▶ _Exercise objective_:
Repeat word for word the lines starting with the one that contains "List the labels" and going on through the one that contains "2016-07-21, 2017-03-22, 2017-05-01, 2016-08-03, 2016-07-27", including both.
** Opening Task data block **
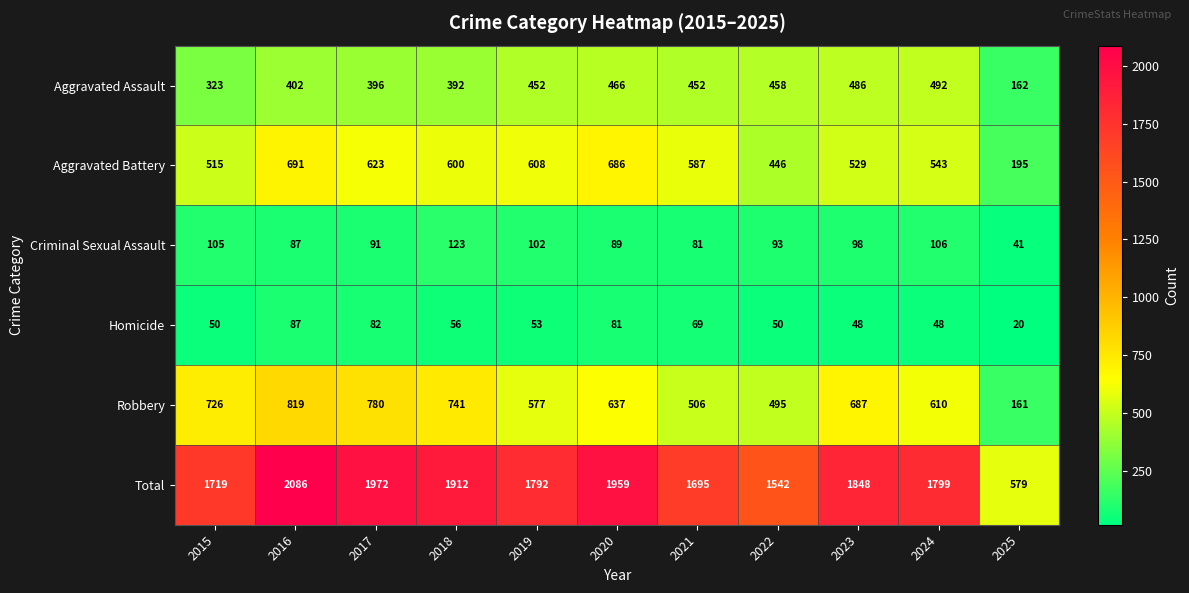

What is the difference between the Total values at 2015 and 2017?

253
** Closing Task data block **
** Opening Task data block **
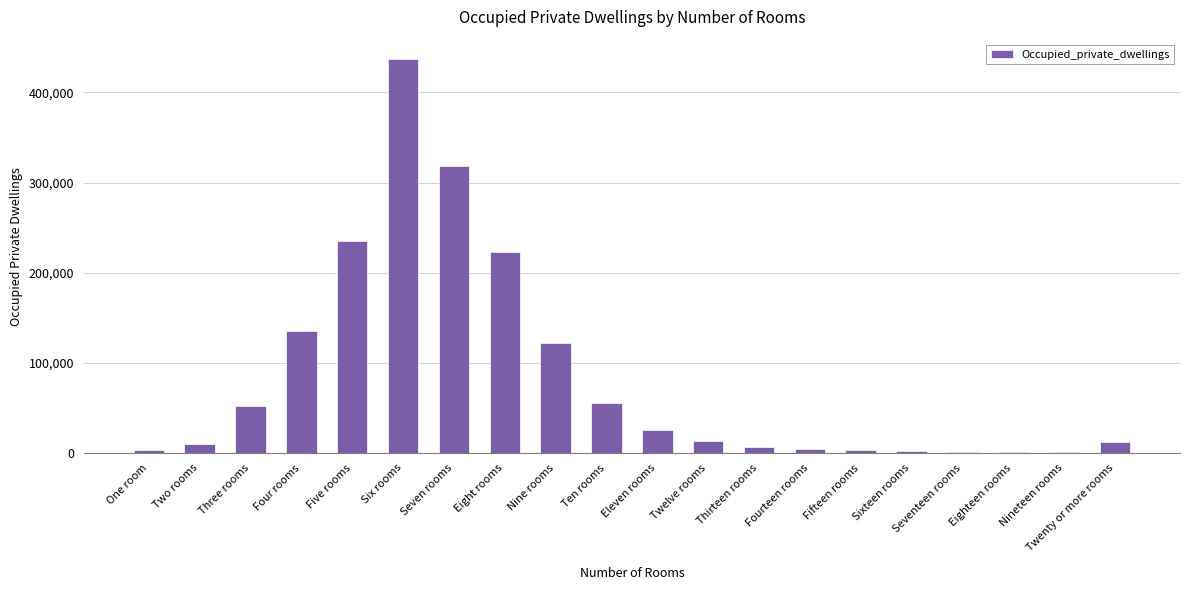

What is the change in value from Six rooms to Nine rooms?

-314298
** Closing Task data block **
** Opening Task data block **
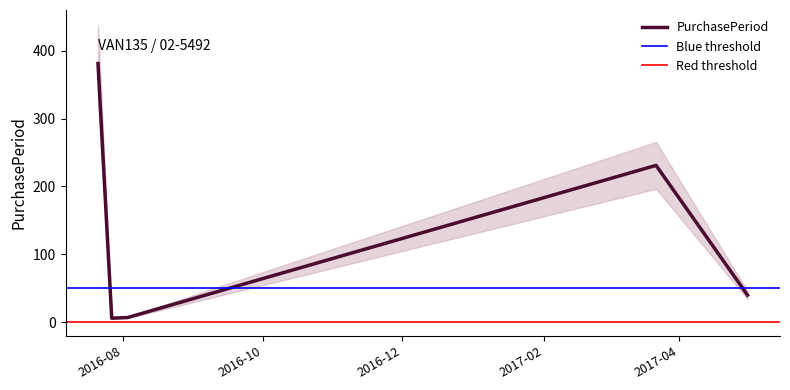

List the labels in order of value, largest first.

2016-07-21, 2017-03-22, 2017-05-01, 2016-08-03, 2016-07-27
** Closing Task data block **
▶ _Answer for the task_:
List the labels in order of value, largest first.

2016-07-21, 2017-03-22, 2017-05-01, 2016-08-03, 2016-07-27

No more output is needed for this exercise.